Check your understanding:
1. In the journal entry about the shopping trip, which store did the writer vow never to set foot inside again?
2. Write the next part of the journal entry about the shopping trip, picking up right after its final sentence.

Document text:
Start of Block

Today didn't suck too much. I got my paper handed in, and at least that's some relief. After class, I decided to go pick up something at Office Depot, or Max, or whatever. I searched around for twenty minutes, couldn't find what I was looking for, and finally gave up and left. Why is it that whenever I go in for something that they do have, I am some kind of sales associate magnet--literally--I will have five sales associates ask me if I need help, but when I need one, they're nowhere to be found? The only associate I saw was at the front register.
So whatever. I'll look on line at Staples (not Office Whateverinthehell...they're on my shit list right now) or eBay, or something. I hate getting totally ignored; that's why, after probably upwards of fifty visits over the course of a few years, last year I solemnly vowed to never set foot inside a Home Depot again. And I shan't.
What I consider to be Home Depot's crowning achievement was a few years ago, when I was helping with teambuilding exercises for Eviljob. They were these dumbo exercises through some vendor that were inane, butsoanyway. One of them involves some rope and those little clips everyone puts their keys on that are aluminum, and in all different colours, and the cute little label on them warns not to engage in mountain climbing with them, or somesuch.
What spoilsports. Butsoanyway...
Some rat bastard stole our rope and clips. We'd set up different activity points at this section of a nearby park we'd rented for two weeks (to take all the building's teams through; we figured they'd like getting outdoors, and 99% of them did). So we set up our "radioactive waste" exercise (don't even ask; it's soooooo freaking dumb) off over *there*. When we went to do it, the ropes and clips were thefted. Can you believe the nerve of some people?!?

End of Block

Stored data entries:
Start of Block

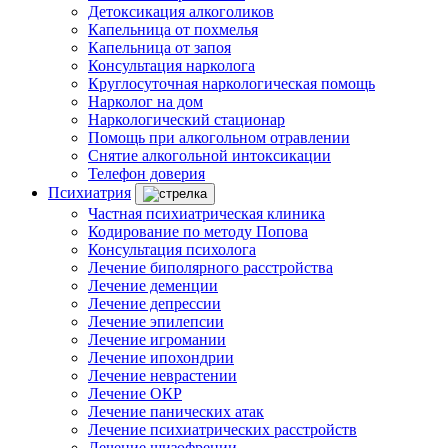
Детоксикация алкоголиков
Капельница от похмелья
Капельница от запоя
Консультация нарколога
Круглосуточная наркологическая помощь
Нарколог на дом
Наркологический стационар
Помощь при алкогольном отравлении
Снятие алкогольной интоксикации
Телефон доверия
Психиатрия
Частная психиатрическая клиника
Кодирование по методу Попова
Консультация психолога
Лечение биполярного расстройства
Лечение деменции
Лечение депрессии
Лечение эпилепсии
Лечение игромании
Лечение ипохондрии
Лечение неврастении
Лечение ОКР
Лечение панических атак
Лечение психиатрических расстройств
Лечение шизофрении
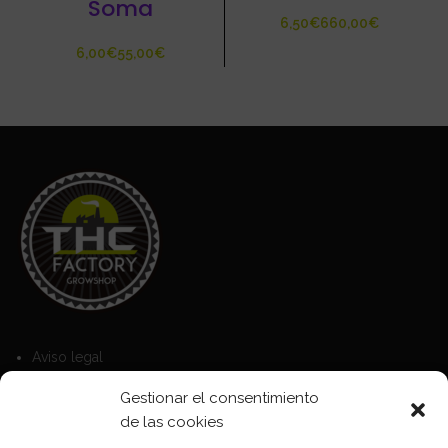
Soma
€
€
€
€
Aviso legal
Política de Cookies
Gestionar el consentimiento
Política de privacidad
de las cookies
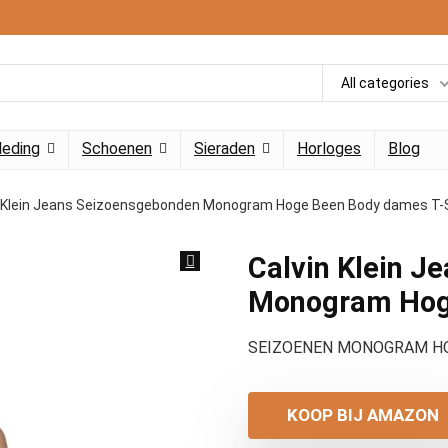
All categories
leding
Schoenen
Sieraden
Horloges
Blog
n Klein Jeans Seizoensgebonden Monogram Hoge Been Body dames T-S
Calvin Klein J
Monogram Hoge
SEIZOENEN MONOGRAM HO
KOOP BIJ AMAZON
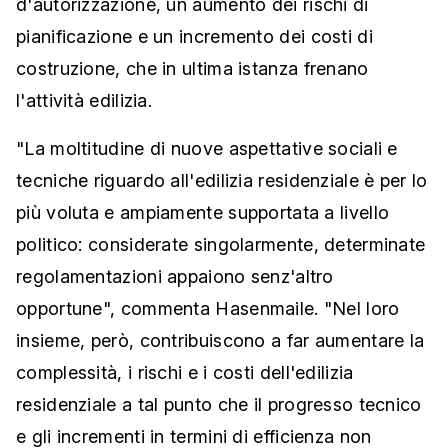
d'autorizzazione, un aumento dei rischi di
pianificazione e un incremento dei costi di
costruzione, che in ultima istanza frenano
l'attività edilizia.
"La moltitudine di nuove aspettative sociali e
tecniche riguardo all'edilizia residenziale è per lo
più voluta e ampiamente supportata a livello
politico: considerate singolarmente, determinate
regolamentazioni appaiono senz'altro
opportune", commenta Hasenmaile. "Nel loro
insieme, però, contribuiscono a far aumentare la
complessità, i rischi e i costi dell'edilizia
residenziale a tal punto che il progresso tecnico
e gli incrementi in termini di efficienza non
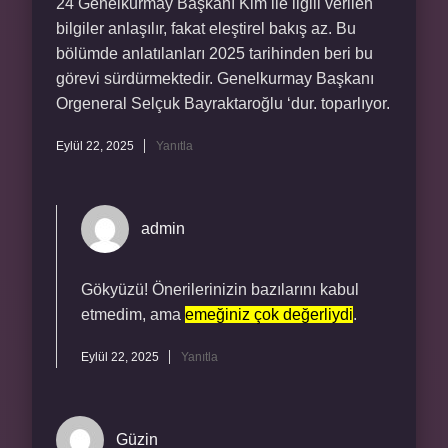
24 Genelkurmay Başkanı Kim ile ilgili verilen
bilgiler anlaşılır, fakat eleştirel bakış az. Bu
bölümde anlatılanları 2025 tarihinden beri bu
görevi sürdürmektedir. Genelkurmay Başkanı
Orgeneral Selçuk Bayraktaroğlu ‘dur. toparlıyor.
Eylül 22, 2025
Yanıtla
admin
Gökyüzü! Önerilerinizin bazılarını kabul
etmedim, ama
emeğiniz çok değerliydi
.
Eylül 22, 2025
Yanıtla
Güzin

End of Block

Written responses:
1. Home Depot.

2.
My thinking was that we scrap the dumbass exercises and go on a manhunt for the sick creep that did it; I figured he was probably somewhere nearby, trying to tie a squirrel up and clip it to a picnic grill so that he could have his way with it. Or maybe he was tying himself up, and trying to figure out how to make "come hither" noises in Squirrelese. Who knows? Regardless, my vote was that we track him down and beat him to death.
Ok, so I didn't actually *share* my thoughts on the matter. :-) It's not my own particular...idiom. ;-) I instead attempted a rescue by calling lunch early and running off to Home Despot.
Yeah, I meant to do that. Butsoanyway...
Not only did I have to find, measure, and cut my own rope myself (after waiting politely for probably about ten minutes right by the rope and cutting table, looking expectantly), but while waiting and before I started cutting, I was ignored by a few employees, who instead went off to help men! So I got my rope, and went off in search of clippy things. I had no idea where they are, and had to chase employees--literally!--all over the store. One I called to as I was at the foot of one aisle, and he up in the top fourth; he heard me, looked my way, and then decided to go help a man at the top of the aisle.
Ok. That pissed me off. I'm on a schedule here, remember? Eviljob is tight with their schedules, and I still have to get something to eat, for crying out loud. I'm only getting one lunch break per day!
And I'm not trying to sound...jerky, or anything, but I would think that an at-least-reasonably attractive girl, dressed somewhat professionally (Eviljob has its standards, even for trainings-in-the-park, you know) would be able to snare at least a little male attention. I mean, I know I'm not a beast, and I know I don't look like a bum--get my drift? Cute girl has money. Cute girl want spend money. It's that simple, and somehow places like Nordstrom get it (I get ambushed by the male clerks there, more than any other place, and they're not all gay, believe it or not) places like...oh, why go on? You get what I am saying. Plus, I'm wandering the damn store in heels (ok, they were low heels, suitable for the park, but you get my point) actively *looking* for help. And I can't rustle up a single associate to save my soul.
Now, Ancodia here is by no means a helpless female. She has put in time working tech in the theatre, and did more than her share of hauling furniture (by herself!) up and down from the prop room, putting together sets, and so forth. Never once has Our Brave Girl flinched at the sound of a nail gun. A really big one. That was loud. And unwieldy. Never once did our Mistress Of The Booth hesitate to unload lumber with the best of 'em, to screw butt hinges until 4 a.m., when her wrists were numb, to...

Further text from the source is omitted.